Short Of The Record
Now that I'm back at work I don't have as much freedom to pick and choose my trips out and on my day off this week it appeared a damp forecast for most of my regular haunts. One location dodging the rain was Macclesfield and accordingly I made a morning bee-line for the Cheshire Wildlife Trust site at Danes Moss. This small-but-perfectly-formed site nestles discreetly under the gaze of the Sutton Common BT tower and hemmed in on one side by transport old and new - the Macclesfield Canal and the West Coast Mainline. The footpath onto the site is along sunken lanes between farm fields and there were some tantalising burrows large and small along the banking - the smaller ones surely voles but could the larger ones be rabbit or something even more exciting?
A buzzard was soaring and calling over the moss as I came out onto the reserve. When I was last here in early summer the moss was white with cotton grass but today the predominant colour was the pink of rosebay willowherb. Not only was it not raining but the sun was occasionally making an appearance but in breezy conditions very few insects were on the wing and over the course of the morning the only flying insect finds of note were a single gatekeeper, some wasps munching on the wooden boardwalk, a common darter and a large red damselfly.
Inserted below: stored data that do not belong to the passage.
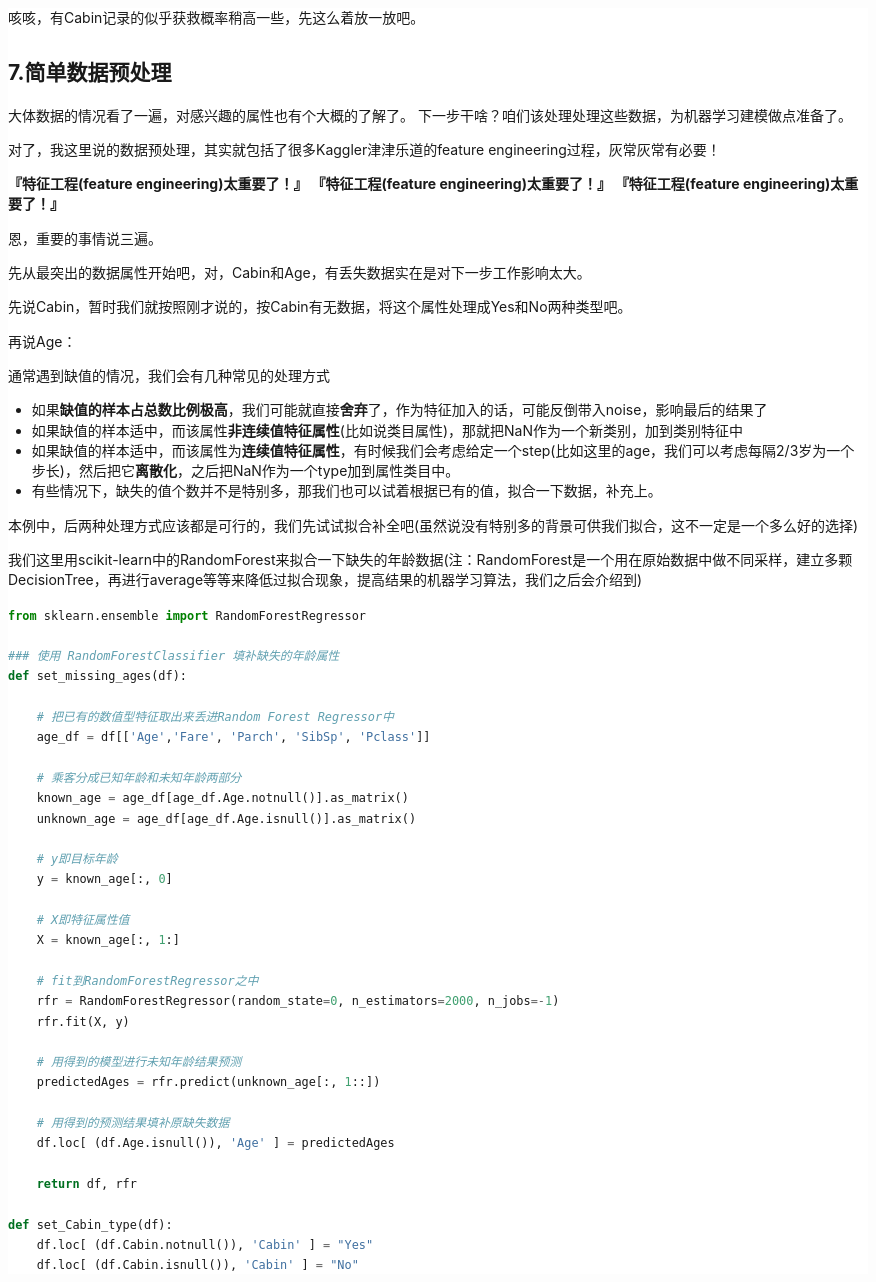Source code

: 咳咳，有Cabin记录的似乎获救概率稍高一些，先这么着放一放吧。

## 7.简单数据预处理

大体数据的情况看了一遍，对感兴趣的属性也有个大概的了解了。
下一步干啥？咱们该处理处理这些数据，为机器学习建模做点准备了。

对了，我这里说的数据预处理，其实就包括了很多Kaggler津津乐道的feature engineering过程，灰常灰常有必要！

**『特征工程(feature engineering)太重要了！』**
**『特征工程(feature engineering)太重要了！』**
**『特征工程(feature engineering)太重要了！』**

恩，重要的事情说三遍。

先从最突出的数据属性开始吧，对，Cabin和Age，有丢失数据实在是对下一步工作影响太大。

先说Cabin，暂时我们就按照刚才说的，按Cabin有无数据，将这个属性处理成Yes和No两种类型吧。

再说Age：

通常遇到缺值的情况，我们会有几种常见的处理方式

- 如果**缺值的样本占总数比例极高**，我们可能就直接**舍弃**了，作为特征加入的话，可能反倒带入noise，影响最后的结果了
- 如果缺值的样本适中，而该属性**非连续值特征属性**(比如说类目属性)，那就把NaN作为一个新类别，加到类别特征中
- 如果缺值的样本适中，而该属性为**连续值特征属性**，有时候我们会考虑给定一个step(比如这里的age，我们可以考虑每隔2/3岁为一个步长)，然后把它**离散化**，之后把NaN作为一个type加到属性类目中。
- 有些情况下，缺失的值个数并不是特别多，那我们也可以试着根据已有的值，拟合一下数据，补充上。

本例中，后两种处理方式应该都是可行的，我们先试试拟合补全吧(虽然说没有特别多的背景可供我们拟合，这不一定是一个多么好的选择)

我们这里用scikit-learn中的RandomForest来拟合一下缺失的年龄数据(注：RandomForest是一个用在原始数据中做不同采样，建立多颗DecisionTree，再进行average等等来降低过拟合现象，提高结果的机器学习算法，我们之后会介绍到)

```python
from sklearn.ensemble import RandomForestRegressor
 
### 使用 RandomForestClassifier 填补缺失的年龄属性
def set_missing_ages(df):
    
    # 把已有的数值型特征取出来丢进Random Forest Regressor中
    age_df = df[['Age','Fare', 'Parch', 'SibSp', 'Pclass']]

    # 乘客分成已知年龄和未知年龄两部分
    known_age = age_df[age_df.Age.notnull()].as_matrix()
    unknown_age = age_df[age_df.Age.isnull()].as_matrix()

    # y即目标年龄
    y = known_age[:, 0]

    # X即特征属性值
    X = known_age[:, 1:]

    # fit到RandomForestRegressor之中
    rfr = RandomForestRegressor(random_state=0, n_estimators=2000, n_jobs=-1)
    rfr.fit(X, y)
    
    # 用得到的模型进行未知年龄结果预测
    predictedAges = rfr.predict(unknown_age[:, 1::])
    
    # 用得到的预测结果填补原缺失数据
    df.loc[ (df.Age.isnull()), 'Age' ] = predictedAges 
    
    return df, rfr

def set_Cabin_type(df):
    df.loc[ (df.Cabin.notnull()), 'Cabin' ] = "Yes"
    df.loc[ (df.Cabin.isnull()), 'Cabin' ] = "No"
```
Midsummer on the Moss Buzzard
If the breeze was keeping the insects quiet it certainly wasn't affecting the common lizards and as I checked along the boardwalk and onto the peaty heathland they were out in abundance. Many of them were this year's youngsters, born live rather than as eggs of course as common lizards do, and the stick-thin babies looked like they were made from bits of burnt matchstick. In places they were piled up in twos and threes and they were quite rightly very wary, diving for cover as I got closer. The adults, boldly marked in browns, greens and oranges and speckled and striped - no two lizards look the same to me - were slightly bolder and I managed to get some good close-ups. I gave up counting at 50 but a gentleman I encountered later on the walk told me I was some way short of the site record of 112!
Common Lizards Young and Older
The edges of the Moss are framed by birch woodland and here were more signs of summer fading into autumn despite this still being July. Fungi were out in abundance, a fine matt bolete poking up through the moss and a range of other fruiting bodies including some well-chewed Amanita specimens (blusher?). I've definitely seen a lot more mushrooms in the last few weeks which I would normally expect to see in September and October - the heat of May and rain of June appears to have triggered an early spurt of growth. Purple was the predominant plant colour with heather, bittersweet and knapweed all in flower.
Rounding off the walk I spotted two examples of nature's real curiosities - galls. An oak
sapling had a couple of fresh oak marble galls emerging. I've generally only spotted old examples of these where the wasp has already drilled its way out but these were nice and new. With an equally evocative name, the nearby birch trees had some witches' broom galls clustered in their branches - formed by any combination of mites, insects, fungi, virus or bacteria these weird mutations can absolutely festoon the branches of birch trees at times.
Another very enjoyable read. Great photos to go with it.